President Eisenhower and Mr. Dulles talked long and hard about countering the Russian economic offensive. But they reversed thmselves in the Administration's recent bill for aid to underdeveloped countries. The ill-considered proposal which Congress is now debating increases military aid to $3 billion, but allots only $1 billion to economic assistance.
This program has met with protests from Senate liberals and the visiting President of Indonesia. Far from remedying the defects of the proposal, however, Congress seems bent on destroying the few aspects of the plan which show any semblance of constructive action. The legislators have added so many restrictions to the President's discretionary powers that flexibility in the administration of foreign aid seems doomed. This flexibility was the one saving grace of the proposal, for it at least permitted the United States to act with speed and decisiveness. In limiting the President's authority in the field of foreign aid, the House Foreign Affairs Committee has voided his power to make long-term commitments, stop-gap emergency gifts, and loans to countries which hesitate to accept private investments from American companies. In order to receive aid, a country like Iran would have to allow the return of those American oil companies which it previously expelled. The committee halved the $40 million the President desired as his discretionary fund for expenditure on a single country. It also cut the allotment for aid to the Middle East and Asia by $100 million.

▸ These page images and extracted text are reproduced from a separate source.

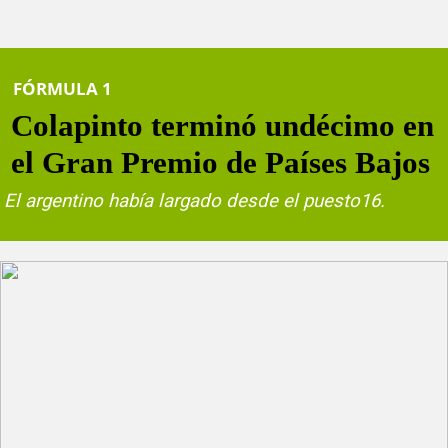
FÓRMULA 1
Colapinto terminó undécimo en
el Gran Premio de Países Bajos
El argentino había largado desde el puesto16.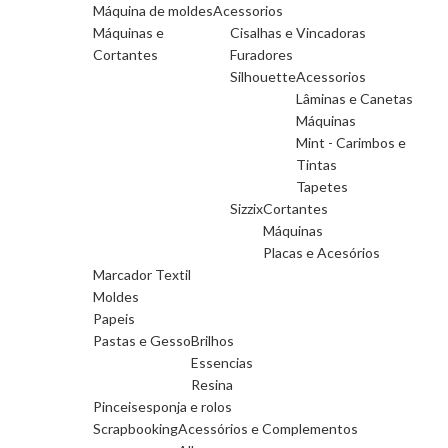
Máquina de moldes
Acessorios
Máquinas e
Cisalhas e Vincadoras
Cortantes
Furadores
Silhouette
Acessorios
Lâminas e Canetas
Máquinas
Mint - Carimbos e
Tintas
Tapetes
Sizzix
Cortantes
Máquinas
Placas e Acesórios
Marcador Textil
Moldes
Papeis
Pastas e Gesso
Brilhos
Essencias
Resina
Pinceis
esponja e rolos
Scrapbooking
Acessórios e Complementos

Almost every action the group has taken has been designed to increase legislative control over U.S. foreign aid. The Congress must realize that projects such as dams and roads need a steady flow of funds rather than an unsure, year-to-year allotment. Although the House committee's apparent distrust of the Administration's foreign savoir faire may be well-founded, it is nonetheless harmful to the conduct of international relations and to U.S. prestige.
Fortunately, the actions of the House Foreign Affairs Committee are not final. With active direction from the White House and leading Congressional liberals, increased flexibility and a stronger emphasis on economic assistance can be attained in order to cope with the Soviet threat and to regain the friendship of vital neutral nations.